Paris sudah suntuk dan suhu udara musim gugur menusuk tulang saat saya bersama rombongan tiba di sebuah restoran kecil, hangat, dan fancy bernama Le Tir Bouchon Montorgueil. Letaknya di 22 Rue Tiquetonne, bisa ditempuh sekitar lima menit dari Museum Louvre naik Mercy yang bisa disewa dadakan.
Le Tir Bouchon Montorgueil dikenal karena kanopi merah menyalanya yang bertuliskan 22 Bistro – Le Tir Bouchon, serta wine yang enak. Kala itu, bangunan resto terlihat bersinar sendirian di antara bangunan-bangunan tua lain yang sudah lebih dulu gelap. Secara visual, restoran ini memang Paris banget!
Makan malam yang sangat layak itu terwujud berkat Mbak Yanti, seorang WNI kenalan tour leader saya yang sudah tinggal di Paris selama lebih dari 20 tahun. Rambutnya berwarna cokelat pendek sebahu, badannya tinggi ramping, dan ia berpenampilan layaknya wanita Paris di musim gugur: blazer motif tartan ungu muda dengan celana jins biru muda yang pudar. Tak lupa, sebatang rokok yang selalu ia isap dari selipan jemarinya. Bahasa Prancisnya yang benar-benar fasih membuat saya iri setengah mati.

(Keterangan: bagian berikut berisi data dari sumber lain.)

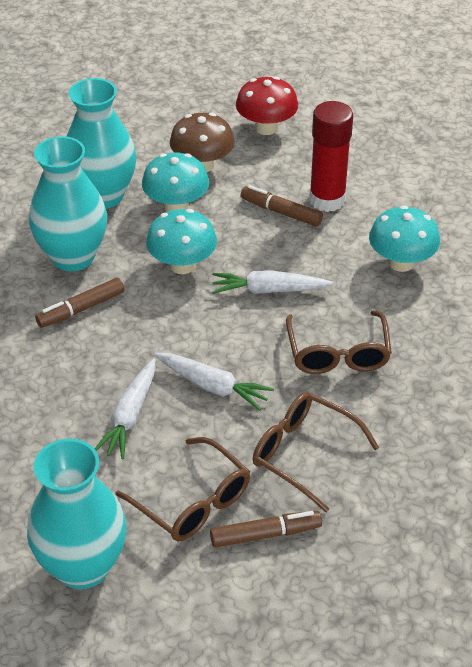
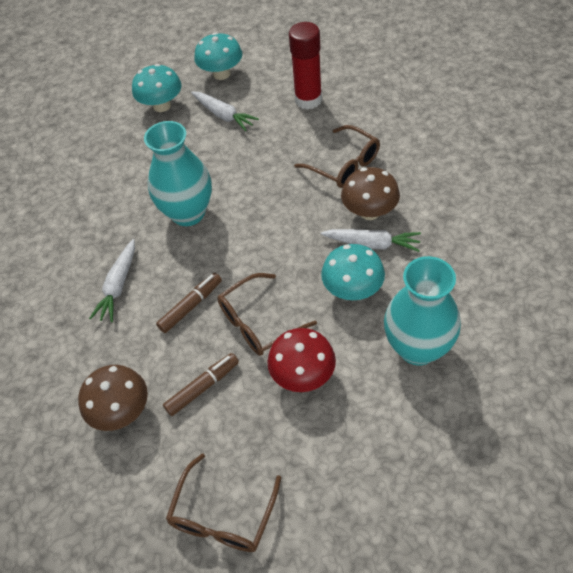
brown marker: 3 -> 2
brown mushroom: 1 -> 2
turquoise vase: 3 -> 2

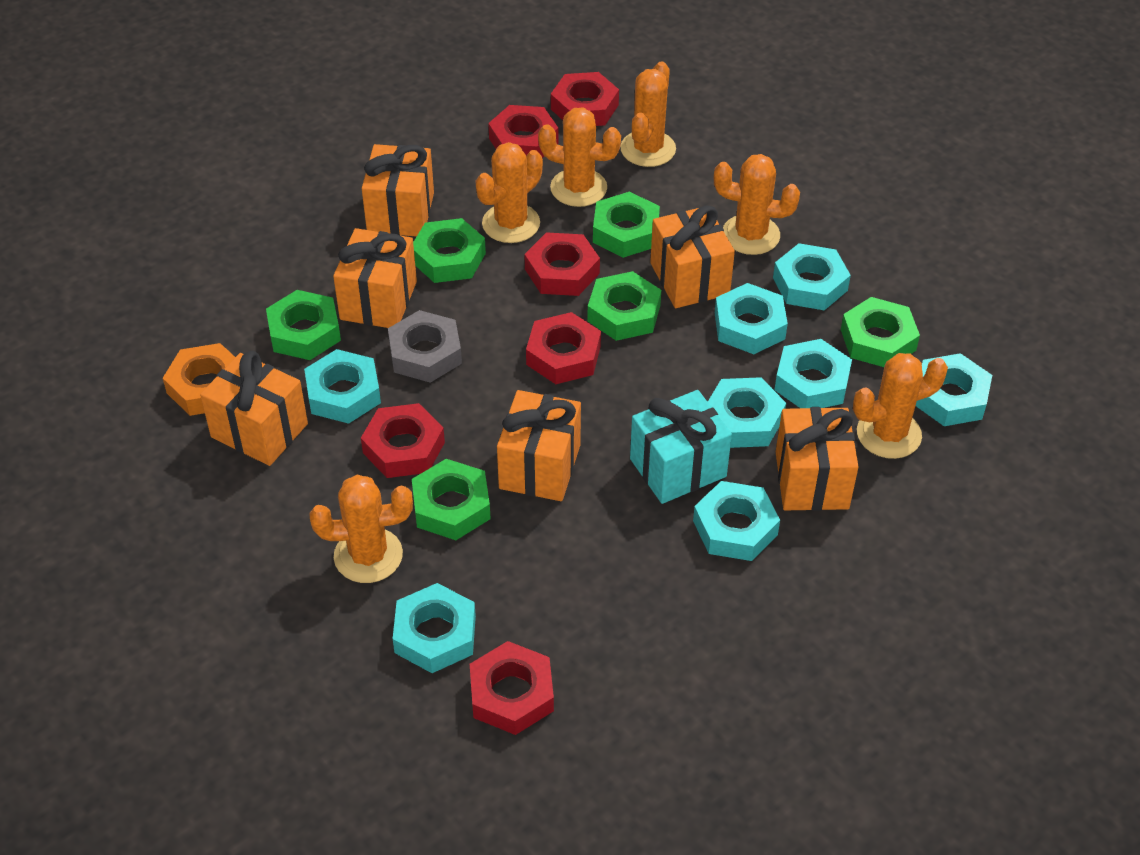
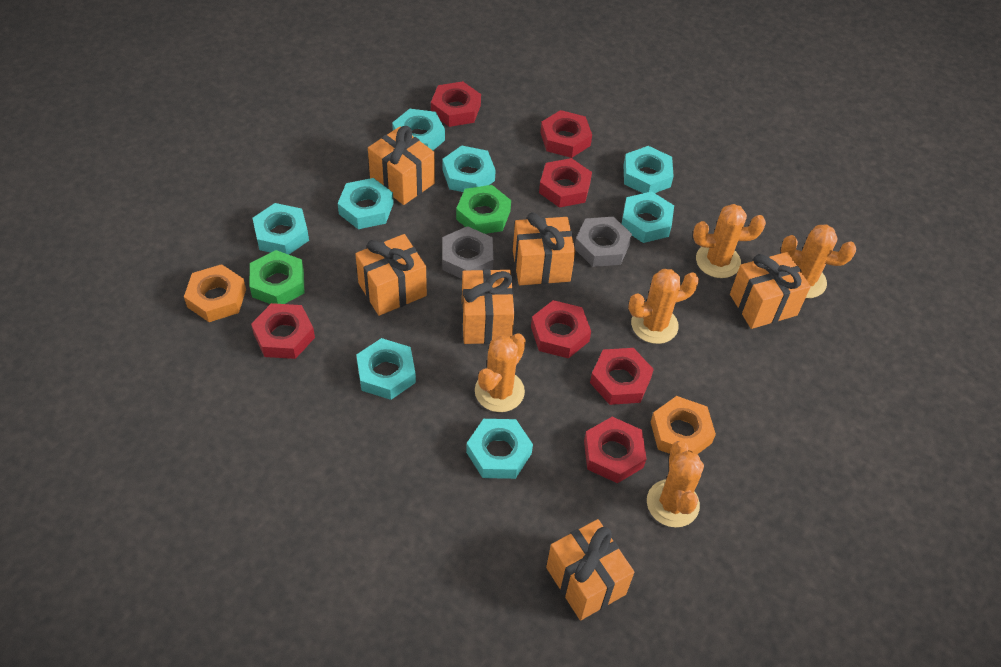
green nut: 6 -> 2
grey nut: 1 -> 2
orange cactus: 6 -> 5
orange nut: 1 -> 2
red nut: 6 -> 7
turquoise gift: 1 -> 0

Di depan teras mungil itu saya sudah bisa menangkap gelas ramping yang tertata rapi di tiap meja. Gelas itu kemudian memantulkan pendar cahaya kuning yang hangat. Di salah satu mejanya, saya mendapati sepasang kekasih yang sedang menyantap makan malam mereka: steak, wine, dan sebuah vas bunga berisi beberapa tangkai krisan berwarna peach. Bagi saya, mereka adalah representasi sempurna dari pasangan Paris yang romantis layaknya Emily dan Gabriel dalam serial Emily in Paris.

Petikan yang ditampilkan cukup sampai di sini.